DATA SECTION ::
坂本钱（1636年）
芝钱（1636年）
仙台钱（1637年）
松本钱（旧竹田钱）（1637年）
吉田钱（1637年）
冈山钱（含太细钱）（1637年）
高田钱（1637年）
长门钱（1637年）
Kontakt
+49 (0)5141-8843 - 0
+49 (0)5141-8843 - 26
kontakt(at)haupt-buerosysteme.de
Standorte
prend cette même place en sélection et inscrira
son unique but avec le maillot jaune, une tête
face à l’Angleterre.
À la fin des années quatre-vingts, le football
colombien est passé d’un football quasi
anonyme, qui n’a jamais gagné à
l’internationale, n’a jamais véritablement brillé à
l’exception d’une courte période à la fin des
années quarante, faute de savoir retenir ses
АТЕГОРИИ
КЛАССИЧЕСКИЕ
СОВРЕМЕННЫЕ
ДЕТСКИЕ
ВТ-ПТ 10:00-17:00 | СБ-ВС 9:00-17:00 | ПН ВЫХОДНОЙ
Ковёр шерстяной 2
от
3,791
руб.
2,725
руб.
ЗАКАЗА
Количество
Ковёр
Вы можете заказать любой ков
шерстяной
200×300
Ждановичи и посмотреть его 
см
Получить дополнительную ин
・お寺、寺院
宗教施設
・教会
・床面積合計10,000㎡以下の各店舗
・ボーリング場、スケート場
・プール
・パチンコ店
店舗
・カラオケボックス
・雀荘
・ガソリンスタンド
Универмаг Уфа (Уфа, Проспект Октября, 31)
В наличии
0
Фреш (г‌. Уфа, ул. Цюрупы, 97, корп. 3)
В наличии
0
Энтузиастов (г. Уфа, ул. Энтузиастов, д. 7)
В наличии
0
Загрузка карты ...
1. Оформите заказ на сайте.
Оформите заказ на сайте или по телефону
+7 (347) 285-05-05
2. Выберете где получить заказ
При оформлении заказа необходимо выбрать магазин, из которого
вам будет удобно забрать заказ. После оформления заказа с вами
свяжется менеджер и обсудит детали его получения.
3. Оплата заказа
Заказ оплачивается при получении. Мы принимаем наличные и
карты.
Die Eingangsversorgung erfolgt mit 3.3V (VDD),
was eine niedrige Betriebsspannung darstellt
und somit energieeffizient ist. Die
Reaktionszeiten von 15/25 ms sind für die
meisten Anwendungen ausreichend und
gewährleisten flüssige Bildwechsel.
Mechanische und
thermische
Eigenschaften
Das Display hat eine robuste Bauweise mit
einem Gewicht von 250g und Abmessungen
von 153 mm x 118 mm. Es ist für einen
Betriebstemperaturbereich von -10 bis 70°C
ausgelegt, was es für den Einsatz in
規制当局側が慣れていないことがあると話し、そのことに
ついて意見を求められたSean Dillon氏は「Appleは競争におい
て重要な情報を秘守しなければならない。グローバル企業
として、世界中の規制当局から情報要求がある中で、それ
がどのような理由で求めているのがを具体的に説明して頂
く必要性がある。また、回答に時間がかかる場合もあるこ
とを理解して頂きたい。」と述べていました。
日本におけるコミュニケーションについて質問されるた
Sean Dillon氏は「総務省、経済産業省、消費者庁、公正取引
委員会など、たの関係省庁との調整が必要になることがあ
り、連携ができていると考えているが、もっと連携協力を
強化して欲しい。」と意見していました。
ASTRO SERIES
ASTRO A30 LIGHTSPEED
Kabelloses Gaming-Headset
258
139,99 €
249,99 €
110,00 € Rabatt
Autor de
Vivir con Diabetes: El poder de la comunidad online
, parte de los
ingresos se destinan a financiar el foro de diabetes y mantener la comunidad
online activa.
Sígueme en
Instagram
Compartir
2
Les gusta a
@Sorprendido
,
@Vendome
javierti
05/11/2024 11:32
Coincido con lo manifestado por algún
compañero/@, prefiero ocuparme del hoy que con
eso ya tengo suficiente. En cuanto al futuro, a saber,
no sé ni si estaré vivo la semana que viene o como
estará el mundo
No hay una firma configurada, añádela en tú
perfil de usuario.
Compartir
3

EXERCISE DETAILS ::
This calls for an exact transcription of every entry above.

YOUR RESPONSE ::
坂本钱（1636年）
芝钱（1636年）
仙台钱（1637年）
松本钱（旧竹田钱）（1637年）
吉田钱（1637年）
冈山钱（含太细钱）（1637年）
高田钱（1637年）
长门钱（1637年）
Kontakt
+49 (0)5141-8843 - 0
+49 (0)5141-8843 - 26
kontakt(at)haupt-buerosysteme.de
Standorte
prend cette même place en sélection et inscrira
son unique but avec le maillot jaune, une tête
face à l’Angleterre.
À la fin des années quatre-vingts, le football
colombien est passé d’un football quasi
anonyme, qui n’a jamais gagné à
l’internationale, n’a jamais véritablement brillé à
l’exception d’une courte période à la fin des
années quarante, faute de savoir retenir ses
АТЕГОРИИ
КЛАССИЧЕСКИЕ
СОВРЕМЕННЫЕ
ДЕТСКИЕ
ВТ-ПТ 10:00-17:00 | СБ-ВС 9:00-17:00 | ПН ВЫХОДНОЙ
Ковёр шерстяной 2
от
3,791
руб.
2,725
руб.
ЗАКАЗА
Количество
Ковёр
Вы можете заказать любой ков
шерстяной
200×300
Ждановичи и посмотреть его 
см
Получить дополнительную ин
・お寺、寺院
宗教施設
・教会
・床面積合計10,000㎡以下の各店舗
・ボーリング場、スケート場
・プール
・パチンコ店
店舗
・カラオケボックス
・雀荘
・ガソリンスタンド
Универмаг Уфа (Уфа, Проспект Октября, 31)
В наличии
0
Фреш (г‌. Уфа, ул. Цюрупы, 97, корп. 3)
В наличии
0
Энтузиастов (г. Уфа, ул. Энтузиастов, д. 7)
В наличии
0
Загрузка карты ...
1. Оформите заказ на сайте.
Оформите заказ на сайте или по телефону
+7 (347) 285-05-05
2. Выберете где получить заказ
При оформлении заказа необходимо выбрать магазин, из которого
вам будет удобно забрать заказ. После оформления заказа с вами
свяжется менеджер и обсудит детали его получения.
3. Оплата заказа
Заказ оплачивается при получении. Мы принимаем наличные и
карты.
Die Eingangsversorgung erfolgt mit 3.3V (VDD),
was eine niedrige Betriebsspannung darstellt
und somit energieeffizient ist. Die
Reaktionszeiten von 15/25 ms sind für die
meisten Anwendungen ausreichend und
gewährleisten flüssige Bildwechsel.
Mechanische und
thermische
Eigenschaften
Das Display hat eine robuste Bauweise mit
einem Gewicht von 250g und Abmessungen
von 153 mm x 118 mm. Es ist für einen
Betriebstemperaturbereich von -10 bis 70°C
ausgelegt, was es für den Einsatz in
規制当局側が慣れていないことがあると話し、そのことに
ついて意見を求められたSean Dillon氏は「Appleは競争におい
て重要な情報を秘守しなければならない。グローバル企業
として、世界中の規制当局から情報要求がある中で、それ
がどのような理由で求めているのがを具体的に説明して頂
く必要性がある。また、回答に時間がかかる場合もあるこ
とを理解して頂きたい。」と述べていました。
日本におけるコミュニケーションについて質問されるた
Sean Dillon氏は「総務省、経済産業省、消費者庁、公正取引
委員会など、たの関係省庁との調整が必要になることがあ
り、連携ができていると考えているが、もっと連携協力を
強化して欲しい。」と意見していました。
ASTRO SERIES
ASTRO A30 LIGHTSPEED
Kabelloses Gaming-Headset
258
139,99 €
249,99 €
110,00 € Rabatt
Autor de
Vivir con Diabetes: El poder de la comunidad online
, parte de los
ingresos se destinan a financiar el foro de diabetes y mantener la comunidad
online activa.
Sígueme en
Instagram
Compartir
2
Les gusta a
@Sorprendido
,
@Vendome
javierti
05/11/2024 11:32
Coincido con lo manifestado por algún
compañero/@, prefiero ocuparme del hoy que con
eso ya tengo suficiente. En cuanto al futuro, a saber,
no sé ni si estaré vivo la semana que viene o como
estará el mundo
No hay una firma configurada, añádela en tú
perfil de usuario.
Compartir
3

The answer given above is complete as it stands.